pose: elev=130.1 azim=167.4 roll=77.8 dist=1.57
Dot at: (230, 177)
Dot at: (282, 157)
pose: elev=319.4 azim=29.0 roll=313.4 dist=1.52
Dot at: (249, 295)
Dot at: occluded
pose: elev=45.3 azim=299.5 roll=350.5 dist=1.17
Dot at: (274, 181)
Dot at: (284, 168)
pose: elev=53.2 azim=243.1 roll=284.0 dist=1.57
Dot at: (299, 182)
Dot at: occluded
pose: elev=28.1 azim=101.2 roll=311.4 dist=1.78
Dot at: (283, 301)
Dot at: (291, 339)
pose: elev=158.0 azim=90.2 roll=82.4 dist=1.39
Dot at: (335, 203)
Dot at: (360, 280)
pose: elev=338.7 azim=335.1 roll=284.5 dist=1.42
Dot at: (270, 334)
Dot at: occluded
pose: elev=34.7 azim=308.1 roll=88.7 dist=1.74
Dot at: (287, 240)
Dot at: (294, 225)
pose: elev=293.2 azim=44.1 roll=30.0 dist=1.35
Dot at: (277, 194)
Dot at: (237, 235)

■ PROBLEM REQUIREMENTS ■
Can you repeat all of the records above, line for line, without changing a single character?

■ RESPONSE FOR THIS EXERCISE ■
pose: elev=130.1 azim=167.4 roll=77.8 dist=1.57
Dot at: (230, 177)
Dot at: (282, 157)
pose: elev=319.4 azim=29.0 roll=313.4 dist=1.52
Dot at: (249, 295)
Dot at: occluded
pose: elev=45.3 azim=299.5 roll=350.5 dist=1.17
Dot at: (274, 181)
Dot at: (284, 168)
pose: elev=53.2 azim=243.1 roll=284.0 dist=1.57
Dot at: (299, 182)
Dot at: occluded
pose: elev=28.1 azim=101.2 roll=311.4 dist=1.78
Dot at: (283, 301)
Dot at: (291, 339)
pose: elev=158.0 azim=90.2 roll=82.4 dist=1.39
Dot at: (335, 203)
Dot at: (360, 280)
pose: elev=338.7 azim=335.1 roll=284.5 dist=1.42
Dot at: (270, 334)
Dot at: occluded
pose: elev=34.7 azim=308.1 roll=88.7 dist=1.74
Dot at: (287, 240)
Dot at: (294, 225)
pose: elev=293.2 azim=44.1 roll=30.0 dist=1.35
Dot at: (277, 194)
Dot at: (237, 235)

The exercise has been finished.